When set to Reference Originals, VBLM inserts the full path and file name of the original file in the new MAK or VBP file. This saves on disk space and eases maintenance. Unless you select "save file as" in VB, however, VB won't tell you that the file is in a different directory, and you might inadvertently make changes that affect other projects.

When set to Make Copies, VBLM makes a copy of the file in the target directory. Although unnecessary because the file is unchanged, this setting has the effect of creating a wholly new, self-contained project in the target directory. This is the default setting.

Related File Handling

Your setting here determines how VBLM will handle any related files referenced in the original project file when it builds a new project file:

image\DIAMOND.gif If set to Point to Existing Copies (the default), VBLM will build a project file that includes the related files, but points to the existing copies.

image\DIAMOND.gif If set to Copy to New Project Directory, VBLM will copy the files to the new project directory and build a project file that points to the new copies.

image\DIAMOND.gif If set to Don't Include in New Project, VBLM will build a project file that omits all related files except resource files.

Note 1: If your project uses a resource file and you are not building an RSV that uses a resource file, VBLM will handle it as a related file according to this setting. If you are building an RSV that uses a resource, VBLM will use it as a template and copy it into the new project directory.

Note 2: When the Maintain Relative Refs box is checked (see below), and you select Copy, VBLM will do its best to copy related files into the directories indicated by any relative references, with the new project directory as the starting point. If unable to do so ( say the ref is two levels up from the old project dir, but the new project dir is only one level down), it will copy them to the new project dir instead.

Retain Strings as Comments

When checked, VBLM retains replaced strings as comments at the end of each line.
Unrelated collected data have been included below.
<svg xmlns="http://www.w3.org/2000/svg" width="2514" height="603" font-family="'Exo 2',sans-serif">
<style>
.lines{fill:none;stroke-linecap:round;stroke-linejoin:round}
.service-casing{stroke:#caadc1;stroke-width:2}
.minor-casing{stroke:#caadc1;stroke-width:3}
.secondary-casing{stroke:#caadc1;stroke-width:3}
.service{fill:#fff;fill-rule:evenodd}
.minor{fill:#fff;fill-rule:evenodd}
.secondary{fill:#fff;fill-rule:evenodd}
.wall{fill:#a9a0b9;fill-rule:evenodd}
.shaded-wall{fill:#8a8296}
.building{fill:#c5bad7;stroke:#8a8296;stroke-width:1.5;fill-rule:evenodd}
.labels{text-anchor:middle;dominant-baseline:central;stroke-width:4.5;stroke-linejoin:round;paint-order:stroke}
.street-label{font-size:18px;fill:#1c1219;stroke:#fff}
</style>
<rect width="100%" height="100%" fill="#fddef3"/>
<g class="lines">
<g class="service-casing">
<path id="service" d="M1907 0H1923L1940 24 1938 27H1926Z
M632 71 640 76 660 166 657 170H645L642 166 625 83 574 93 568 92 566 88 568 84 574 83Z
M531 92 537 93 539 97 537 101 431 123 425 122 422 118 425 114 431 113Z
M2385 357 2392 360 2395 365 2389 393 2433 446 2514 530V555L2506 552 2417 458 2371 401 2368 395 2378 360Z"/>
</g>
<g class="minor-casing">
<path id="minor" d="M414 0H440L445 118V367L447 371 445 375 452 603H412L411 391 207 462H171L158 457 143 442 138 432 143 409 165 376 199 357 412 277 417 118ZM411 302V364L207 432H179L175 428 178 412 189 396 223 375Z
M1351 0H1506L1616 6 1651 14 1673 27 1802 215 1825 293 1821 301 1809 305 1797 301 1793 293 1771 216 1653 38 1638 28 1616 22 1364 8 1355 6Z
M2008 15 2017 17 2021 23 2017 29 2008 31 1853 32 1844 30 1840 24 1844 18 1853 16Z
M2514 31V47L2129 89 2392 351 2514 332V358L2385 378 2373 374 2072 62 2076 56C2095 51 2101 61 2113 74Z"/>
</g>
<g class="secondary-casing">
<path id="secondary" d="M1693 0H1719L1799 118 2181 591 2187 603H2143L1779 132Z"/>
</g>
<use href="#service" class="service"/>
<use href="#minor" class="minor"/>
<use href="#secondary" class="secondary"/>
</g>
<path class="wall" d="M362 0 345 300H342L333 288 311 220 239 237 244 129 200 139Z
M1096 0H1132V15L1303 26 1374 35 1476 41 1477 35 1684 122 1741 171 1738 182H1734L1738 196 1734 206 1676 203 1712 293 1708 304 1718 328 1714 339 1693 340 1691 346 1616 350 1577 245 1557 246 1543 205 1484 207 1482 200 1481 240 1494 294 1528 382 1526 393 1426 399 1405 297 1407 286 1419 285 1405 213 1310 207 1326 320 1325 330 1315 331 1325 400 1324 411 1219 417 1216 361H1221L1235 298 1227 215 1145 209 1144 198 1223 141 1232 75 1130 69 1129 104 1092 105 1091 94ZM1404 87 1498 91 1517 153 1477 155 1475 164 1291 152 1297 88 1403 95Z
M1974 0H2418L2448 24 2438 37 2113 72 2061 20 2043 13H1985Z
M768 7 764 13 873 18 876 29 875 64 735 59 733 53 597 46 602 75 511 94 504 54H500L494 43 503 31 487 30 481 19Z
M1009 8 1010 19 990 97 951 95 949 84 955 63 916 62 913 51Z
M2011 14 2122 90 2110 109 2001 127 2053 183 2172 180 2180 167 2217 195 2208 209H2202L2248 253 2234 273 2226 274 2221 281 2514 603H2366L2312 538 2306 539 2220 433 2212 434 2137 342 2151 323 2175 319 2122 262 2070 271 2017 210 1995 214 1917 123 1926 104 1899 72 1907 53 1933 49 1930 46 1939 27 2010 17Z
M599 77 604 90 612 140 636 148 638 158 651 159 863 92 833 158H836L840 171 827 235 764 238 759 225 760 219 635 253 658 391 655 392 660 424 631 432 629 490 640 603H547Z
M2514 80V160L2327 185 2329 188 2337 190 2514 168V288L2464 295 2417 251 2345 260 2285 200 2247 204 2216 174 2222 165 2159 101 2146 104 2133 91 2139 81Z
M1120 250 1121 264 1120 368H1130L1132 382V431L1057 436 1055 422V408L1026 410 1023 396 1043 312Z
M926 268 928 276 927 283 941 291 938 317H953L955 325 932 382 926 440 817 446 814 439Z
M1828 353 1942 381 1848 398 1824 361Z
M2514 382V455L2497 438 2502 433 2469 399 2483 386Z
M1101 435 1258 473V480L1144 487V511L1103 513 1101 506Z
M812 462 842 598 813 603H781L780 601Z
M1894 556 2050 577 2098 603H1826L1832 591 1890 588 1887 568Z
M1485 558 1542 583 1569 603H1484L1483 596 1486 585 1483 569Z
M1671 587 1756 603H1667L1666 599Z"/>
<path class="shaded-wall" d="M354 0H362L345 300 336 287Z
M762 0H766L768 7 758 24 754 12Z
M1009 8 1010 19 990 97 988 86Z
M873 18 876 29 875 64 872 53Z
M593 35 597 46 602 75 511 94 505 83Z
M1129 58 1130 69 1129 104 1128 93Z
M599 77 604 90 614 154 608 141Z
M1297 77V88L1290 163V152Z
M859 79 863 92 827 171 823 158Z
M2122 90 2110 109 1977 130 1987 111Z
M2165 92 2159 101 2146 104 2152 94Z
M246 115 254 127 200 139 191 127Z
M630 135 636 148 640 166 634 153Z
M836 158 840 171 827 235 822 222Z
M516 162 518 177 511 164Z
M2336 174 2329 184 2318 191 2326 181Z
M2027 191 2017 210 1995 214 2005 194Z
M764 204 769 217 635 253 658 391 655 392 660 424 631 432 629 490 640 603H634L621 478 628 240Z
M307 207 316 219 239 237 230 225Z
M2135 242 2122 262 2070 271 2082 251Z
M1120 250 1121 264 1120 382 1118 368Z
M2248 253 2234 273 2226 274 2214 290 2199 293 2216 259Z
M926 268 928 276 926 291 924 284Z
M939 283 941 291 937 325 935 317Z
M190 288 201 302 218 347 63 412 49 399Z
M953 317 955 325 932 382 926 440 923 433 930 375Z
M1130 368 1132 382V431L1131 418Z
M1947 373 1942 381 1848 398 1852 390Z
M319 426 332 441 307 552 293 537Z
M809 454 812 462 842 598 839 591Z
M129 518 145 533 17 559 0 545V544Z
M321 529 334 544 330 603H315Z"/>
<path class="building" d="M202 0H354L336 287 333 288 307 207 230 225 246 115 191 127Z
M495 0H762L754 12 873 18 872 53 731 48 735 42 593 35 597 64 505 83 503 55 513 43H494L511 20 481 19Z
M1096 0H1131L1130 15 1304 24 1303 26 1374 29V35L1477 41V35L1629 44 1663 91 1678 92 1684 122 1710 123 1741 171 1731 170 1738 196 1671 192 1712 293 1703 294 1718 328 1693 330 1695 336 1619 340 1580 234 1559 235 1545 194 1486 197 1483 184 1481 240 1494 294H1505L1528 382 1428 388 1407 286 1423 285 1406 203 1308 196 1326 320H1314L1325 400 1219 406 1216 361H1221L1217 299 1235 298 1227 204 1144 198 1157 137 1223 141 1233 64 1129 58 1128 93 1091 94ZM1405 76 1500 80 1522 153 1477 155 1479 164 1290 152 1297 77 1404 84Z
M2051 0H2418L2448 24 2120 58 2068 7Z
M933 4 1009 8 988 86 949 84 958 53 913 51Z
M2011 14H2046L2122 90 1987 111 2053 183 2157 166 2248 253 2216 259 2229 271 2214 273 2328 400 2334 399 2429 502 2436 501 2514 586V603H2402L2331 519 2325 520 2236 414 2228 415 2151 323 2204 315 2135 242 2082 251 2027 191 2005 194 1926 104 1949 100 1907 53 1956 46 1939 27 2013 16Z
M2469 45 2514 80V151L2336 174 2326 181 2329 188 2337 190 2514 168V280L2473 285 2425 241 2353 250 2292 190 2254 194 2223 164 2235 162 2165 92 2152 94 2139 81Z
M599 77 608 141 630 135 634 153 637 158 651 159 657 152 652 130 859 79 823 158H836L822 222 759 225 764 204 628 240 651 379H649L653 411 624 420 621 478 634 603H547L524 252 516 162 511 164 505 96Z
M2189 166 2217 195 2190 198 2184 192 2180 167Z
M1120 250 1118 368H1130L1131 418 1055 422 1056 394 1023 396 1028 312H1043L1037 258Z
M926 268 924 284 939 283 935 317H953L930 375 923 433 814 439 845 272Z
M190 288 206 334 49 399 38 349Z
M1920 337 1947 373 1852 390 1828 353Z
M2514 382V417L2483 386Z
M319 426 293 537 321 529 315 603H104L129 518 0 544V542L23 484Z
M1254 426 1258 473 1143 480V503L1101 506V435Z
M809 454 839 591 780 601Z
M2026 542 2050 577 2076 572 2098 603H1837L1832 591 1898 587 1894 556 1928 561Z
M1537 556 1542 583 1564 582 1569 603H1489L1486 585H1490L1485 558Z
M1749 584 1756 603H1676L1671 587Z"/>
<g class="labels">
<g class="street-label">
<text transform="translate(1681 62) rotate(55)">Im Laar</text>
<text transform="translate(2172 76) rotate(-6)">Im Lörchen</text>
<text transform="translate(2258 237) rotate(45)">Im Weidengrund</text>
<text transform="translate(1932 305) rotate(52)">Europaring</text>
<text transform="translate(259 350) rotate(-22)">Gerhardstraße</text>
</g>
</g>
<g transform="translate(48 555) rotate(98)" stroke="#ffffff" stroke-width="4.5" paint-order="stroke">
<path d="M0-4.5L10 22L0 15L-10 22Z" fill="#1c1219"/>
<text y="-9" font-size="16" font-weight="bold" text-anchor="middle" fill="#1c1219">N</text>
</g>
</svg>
Add "VBLM = -1" Compilation Conditional

When checked, VBLM adds "VBLM = -1" to the list of conditional compilation arguments written to the VB4+ project file it builds. Hats off to Karl Hoover, who suggested this very handy feature. See On-the-Fly Switching for a good example of how it can be useful.

Add "VBLM Version" Comment

If checked, VBLM appends "VBLM Version" to the VersionComments field of newly built VB4+ project files. If not checked, it doesn't (Previous versions of VBLM did not allow you to skip this comment).

Maintain Relative VBP Key References

When checked, VBLM preserves relative pathing for non-code file specs found in VBP files. If not checked, VBLM change these references in the VBP files it creates into absolute paths pointing to the same files referenced in the original VBP (the behavior of previous versions of VBLM).

This option originated with a user's complaint that VBLM was creating problems with the CompatibleEXE32 setting by pointing back to the original file. "Gee," I responded, "Isn't that just what it should do? And not only don't you want the same file to be referenced, but if you generated a new reference relative to the new project, you'd get an error because the file wouldn't exist." The user's response was that, ideally, VBLM also should copy the file into the new relative location.

We went back and forth on this, and I finally realized that he wasn't going to stop complaining, so I did what I always do; I made it an option. As far as copying the file, I told him to add it to the related files list, and extended the effect of this option to related files as well (see above).